Prove by mathematical induction that $\forall n \geq 4 \in \mathbb{N}: 3n^2 + 3n +1 < 2(3^n)$

Question

Prove by mathematical induction that

$$\forall n \geq 4 \in \mathbb{N}: 3n^2 + 3n +1 < 2(3^n)$$

Step 1: Show that the statement is true for n = 4:

$$3(4)^2 + 3(4) +1 < 2(3^4)$$

Which simplifies to $61 < 162$. That completes the base case.
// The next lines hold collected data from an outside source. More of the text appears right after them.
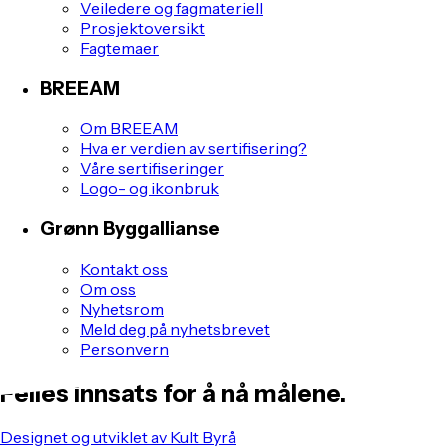
Veiledere og fagmateriell
Prosjektoversikt
Fagtemaer
BREEAM
Om BREEAM
Hva er verdien av sertifisering?
Våre sertifiseringer
Logo- og ikonbruk
Grønn Byggallianse
Kontakt oss
Om oss
Nyhetsrom
Meld deg på nyhetsbrevet
Personvern
Felles innsats for å nå målene.
Designet og utviklet av Kult Byrå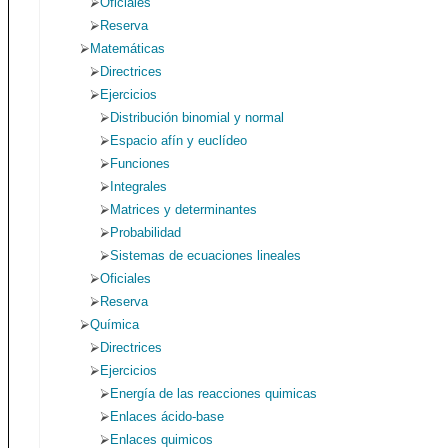
Oficiales
Reserva
Matemáticas
Directrices
Ejercicios
Distribución binomial y normal
Espacio afín y euclídeo
Funciones
Integrales
Matrices y determinantes
Probabilidad
Sistemas de ecuaciones lineales
Oficiales
Reserva
Química
Directrices
Ejercicios
Energía de las reacciones quimicas
Enlaces ácido-base
Enlaces quimicos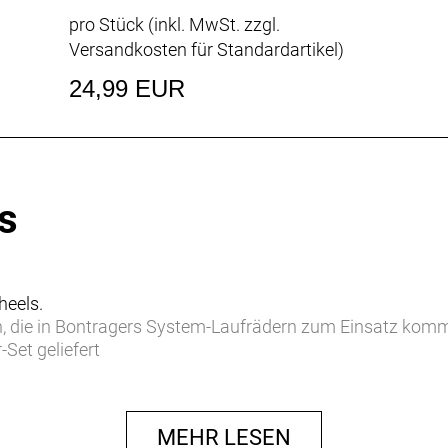
pro Stück (inkl. MwSt. zzgl.
Versandkosten für Standardartikel
)
24,99 EUR
s
heels.
en, die in Bontragers System-Laufrädern zum Einsatz kom
Set geliefert
MEHR LESEN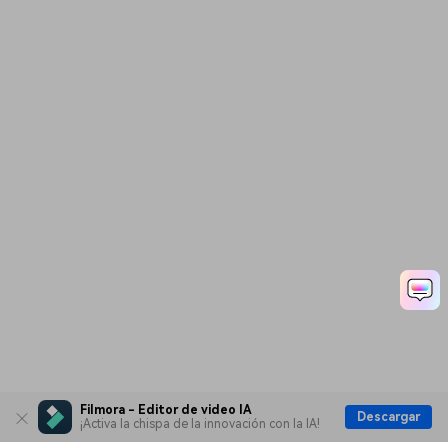
Filmora - Editor de video IA
Descargar
¡Activa la chispa de la innovación con la IA!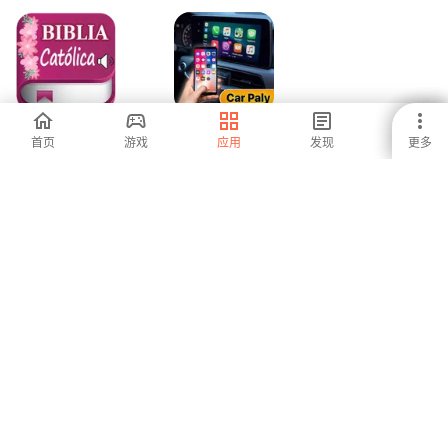
Biblia Católica
Zlink Carplay
首页
游戏
应用
发现
更多
Mujer + Audio
Android
-
-
1
2
3
5
6
7
8
9
安卓是全球增长最快的应用商店和发行平台。我们是面对全球人才
的全球平台。你想要体验这个世界吗？
中文 (Zhōngwén)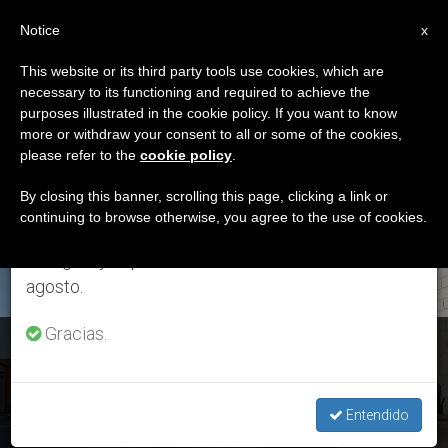
ES
Notice
×
x
Aviso importante
This website or its third party tools use cookies, which are
necessary to its functioning and required to achieve the
Del 27 de julio al 7 de agosto haremos la pausa
ETIQUETA
purposes illustrated in the cookie policy. If you want to know
anual, aprovechando que en el periodo de verano
Posts Tagged
more or withdraw your consent to all or some of the cookies,
please refer to the
cookie policy
.
se generan menos informaciones y también el
‘repatriación’
consumo de las mismas disminuye.
By closing this banner, scrolling this page, clicking a link or
continuing to browse otherwise, you agree to the use of cookies.
Retomamos el trabajo ordinario de las ediciones
en inglés y español de ZENIT el lunes 10 de
ÚLTIMAS NOTICIAS
agosto.
Gracias.
Obispos de Burundi: Las elecciones, medio para solucionar
la crisis en el país
Entendido
SEP 24, 2019 17:31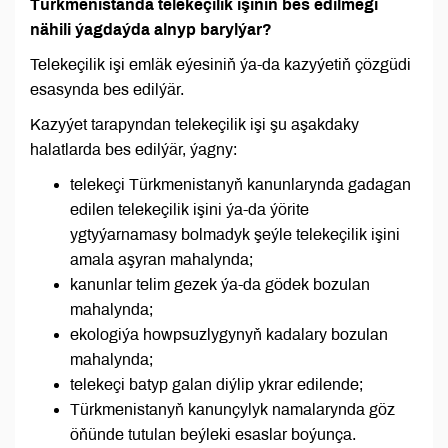
Türkmenistanda telekeçilik işiniň bes edilmegi
nähili ýagdaýda alnyp barylýar?
Telekeçilik işi emläk eýesiniň ýa-da kazyýetiň çözgüdi
esasynda bes edilýär.
Kazyýet tarapyndan telekeçilik işi şu aşakdaky
halatlarda bes edilýär, ýagny:
telekeçi Türkmenistanyň kanunlarynda gadagan
edilen telekeçilik işini ýa-da ýörite
ygtyýarnamasy bolmadyk şeýle telekeçilik işini
amala aşyran mahalynda;
kanunlar telim gezek ýa-da gödek bozulan
mahalynda;
ekologiýa howpsuzlygynyň kadalary bozulan
mahalynda;
telekeçi batyp galan diýlip ykrar edilende;
Türkmenistanyň kanunçylyk namalarynda göz
öňünde tutulan beýleki esaslar boýunça.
Step 2: Show that if the statement is true for $n = p$, it is true for $n = p + 1$:

$$3(p+1)^2 + 3(p+1) + 1 =$$ $$3(p^2 + 2p + 1) + 3p + 3 + 1 =$$ $$3p^2 + 3p + 1 + 6p + 6$$ $$ < 2(3^p) + 6p + 6$$

All that is required now is to show that $6p + 6 \leq 4(3^p)$ since $2(3^{p+1}) = 6(3^p)$. Does this require another proof by mathematical induction or is it sufficiently rigorous to say something like "well, $x^p$ clearly grows faster than $px$ as $p$ approaches infinity, so the inequality is trivial"?

In a larger context, are there any specific rules for when inequalities can be considered trivial?

Answer 1

By the inductive hypothesis, we assume that this statement is true:

$$3n^2 + 3n + 1 < 2(3^n)$$

$$3(n+1)^2 + 3(n+1) + 1 = 3n^2 + 9n + 7$$

From the inductive hypothesis:

$$3n^2 + 3n + 1 +6n+6 < 2(3^n)+6n+6$$ $$3(n+1)^2 + 3(n+1) + 1 < 2(3^n)+6n+6$$

So it will suffice to show:

$$2(3^n)+6n+6 < 2(3^{n+1}) = 6(3^n)$$ $$2(3^n)+6n+6 < 2(3^{n+1}) = 6(3^n)$$ $$6n+6 < 4(3^n)$$

Return to the inductive hypothesis:

$$6n^2 + 6n + 2 < 4(3^n)$$

As $6n^2$ is strictly increasing in our domain, and $6(4)^2 = 96 > 4$, we can replace it: $$4 + 6n + 2 < 6n^2+6n+2 < 4(3^n)$$ $$6n + 6 < 4(3^n)$$ And so we are done.